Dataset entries

*** Begin section ***

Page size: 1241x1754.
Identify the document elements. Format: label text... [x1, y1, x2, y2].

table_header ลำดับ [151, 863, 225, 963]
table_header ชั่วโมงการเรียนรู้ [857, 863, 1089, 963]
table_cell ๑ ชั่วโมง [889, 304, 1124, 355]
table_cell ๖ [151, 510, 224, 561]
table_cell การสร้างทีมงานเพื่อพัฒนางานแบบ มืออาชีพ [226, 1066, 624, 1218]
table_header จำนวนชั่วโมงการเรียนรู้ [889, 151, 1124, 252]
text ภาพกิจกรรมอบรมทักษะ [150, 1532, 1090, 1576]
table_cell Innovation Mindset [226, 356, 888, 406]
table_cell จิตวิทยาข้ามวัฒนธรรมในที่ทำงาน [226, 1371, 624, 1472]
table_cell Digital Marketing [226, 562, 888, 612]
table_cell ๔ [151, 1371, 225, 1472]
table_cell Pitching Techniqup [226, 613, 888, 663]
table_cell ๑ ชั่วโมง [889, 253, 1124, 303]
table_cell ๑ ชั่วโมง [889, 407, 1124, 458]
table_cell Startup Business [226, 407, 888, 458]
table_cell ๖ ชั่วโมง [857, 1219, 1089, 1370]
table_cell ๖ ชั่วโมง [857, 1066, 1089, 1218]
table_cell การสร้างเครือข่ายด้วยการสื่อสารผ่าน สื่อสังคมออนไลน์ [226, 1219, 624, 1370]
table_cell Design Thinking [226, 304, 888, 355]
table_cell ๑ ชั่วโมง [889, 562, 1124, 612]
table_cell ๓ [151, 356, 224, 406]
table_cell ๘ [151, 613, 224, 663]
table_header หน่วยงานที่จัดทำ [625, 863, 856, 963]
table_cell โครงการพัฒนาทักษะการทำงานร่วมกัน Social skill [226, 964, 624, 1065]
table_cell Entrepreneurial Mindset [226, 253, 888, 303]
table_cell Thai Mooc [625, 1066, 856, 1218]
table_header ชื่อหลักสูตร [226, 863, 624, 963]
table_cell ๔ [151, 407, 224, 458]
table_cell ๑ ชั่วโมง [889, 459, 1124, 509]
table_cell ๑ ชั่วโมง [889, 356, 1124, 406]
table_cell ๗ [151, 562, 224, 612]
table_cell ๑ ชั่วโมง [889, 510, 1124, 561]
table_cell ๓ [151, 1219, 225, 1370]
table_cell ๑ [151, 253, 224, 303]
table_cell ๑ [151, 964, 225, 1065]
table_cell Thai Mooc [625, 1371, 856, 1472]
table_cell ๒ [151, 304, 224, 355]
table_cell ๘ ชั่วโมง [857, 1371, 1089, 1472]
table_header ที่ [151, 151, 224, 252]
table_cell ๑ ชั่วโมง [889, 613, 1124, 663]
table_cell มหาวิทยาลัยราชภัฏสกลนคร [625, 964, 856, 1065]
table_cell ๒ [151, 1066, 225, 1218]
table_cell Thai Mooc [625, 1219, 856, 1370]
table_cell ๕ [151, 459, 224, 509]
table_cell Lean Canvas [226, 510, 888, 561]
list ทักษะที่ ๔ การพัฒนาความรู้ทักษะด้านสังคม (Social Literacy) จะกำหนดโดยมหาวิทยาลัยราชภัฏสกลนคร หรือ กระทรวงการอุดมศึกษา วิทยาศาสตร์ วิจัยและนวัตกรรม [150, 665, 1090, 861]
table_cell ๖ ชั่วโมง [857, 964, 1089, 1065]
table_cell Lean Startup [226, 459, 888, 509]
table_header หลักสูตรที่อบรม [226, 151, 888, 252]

*** End section ***

Every entry in the data should be returned exactly.

Page size: 1241x1754.
Identify the document elements. Format: label text... [x1, y1, x2, y2].

table_header ลำดับ [151, 863, 225, 963]
table_header ชั่วโมงการเรียนรู้ [857, 863, 1089, 963]
table_cell ๑ ชั่วโมง [889, 304, 1124, 355]
table_cell ๖ [151, 510, 224, 561]
table_cell การสร้างทีมงานเพื่อพัฒนางานแบบ มืออาชีพ [226, 1066, 624, 1218]
table_header จำนวนชั่วโมงการเรียนรู้ [889, 151, 1124, 252]
text ภาพกิจกรรมอบรมทักษะ [150, 1532, 1090, 1576]
table_cell Innovation Mindset [226, 356, 888, 406]
table_cell จิตวิทยาข้ามวัฒนธรรมในที่ทำงาน [226, 1371, 624, 1472]
table_cell Digital Marketing [226, 562, 888, 612]
table_cell ๔ [151, 1371, 225, 1472]
table_cell Pitching Techniqup [226, 613, 888, 663]
table_cell ๑ ชั่วโมง [889, 253, 1124, 303]
table_cell ๑ ชั่วโมง [889, 407, 1124, 458]
table_cell Startup Business [226, 407, 888, 458]
table_cell ๖ ชั่วโมง [857, 1219, 1089, 1370]
table_cell ๖ ชั่วโมง [857, 1066, 1089, 1218]
table_cell การสร้างเครือข่ายด้วยการสื่อสารผ่าน สื่อสังคมออนไลน์ [226, 1219, 624, 1370]
table_cell Design Thinking [226, 304, 888, 355]
table_cell ๑ ชั่วโมง [889, 562, 1124, 612]
table_cell ๓ [151, 356, 224, 406]
table_cell ๘ [151, 613, 224, 663]
table_header หน่วยงานที่จัดทำ [625, 863, 856, 963]
table_cell โครงการพัฒนาทักษะการทำงานร่วมกัน Social skill [226, 964, 624, 1065]
table_cell Entrepreneurial Mindset [226, 253, 888, 303]
table_cell Thai Mooc [625, 1066, 856, 1218]
table_header ชื่อหลักสูตร [226, 863, 624, 963]
table_cell ๔ [151, 407, 224, 458]
table_cell ๑ ชั่วโมง [889, 459, 1124, 509]
table_cell ๑ ชั่วโมง [889, 356, 1124, 406]
table_cell ๗ [151, 562, 224, 612]
table_cell ๑ ชั่วโมง [889, 510, 1124, 561]
table_cell ๓ [151, 1219, 225, 1370]
table_cell ๑ [151, 253, 224, 303]
table_cell ๑ [151, 964, 225, 1065]
table_cell Thai Mooc [625, 1371, 856, 1472]
table_cell ๒ [151, 304, 224, 355]
table_cell ๘ ชั่วโมง [857, 1371, 1089, 1472]
table_header ที่ [151, 151, 224, 252]
table_cell ๑ ชั่วโมง [889, 613, 1124, 663]
table_cell มหาวิทยาลัยราชภัฏสกลนคร [625, 964, 856, 1065]
table_cell ๒ [151, 1066, 225, 1218]
table_cell Thai Mooc [625, 1219, 856, 1370]
table_cell ๕ [151, 459, 224, 509]
table_cell Lean Canvas [226, 510, 888, 561]
list ทักษะที่ ๔ การพัฒนาความรู้ทักษะด้านสังคม (Social Literacy) จะกำหนดโดยมหาวิทยาลัยราชภัฏสกลนคร หรือ กระทรวงการอุดมศึกษา วิทยาศาสตร์ วิจัยและนวัตกรรม [150, 665, 1090, 861]
table_cell ๖ ชั่วโมง [857, 964, 1089, 1065]
table_cell Lean Startup [226, 459, 888, 509]
table_header หลักสูตรที่อบรม [226, 151, 888, 252]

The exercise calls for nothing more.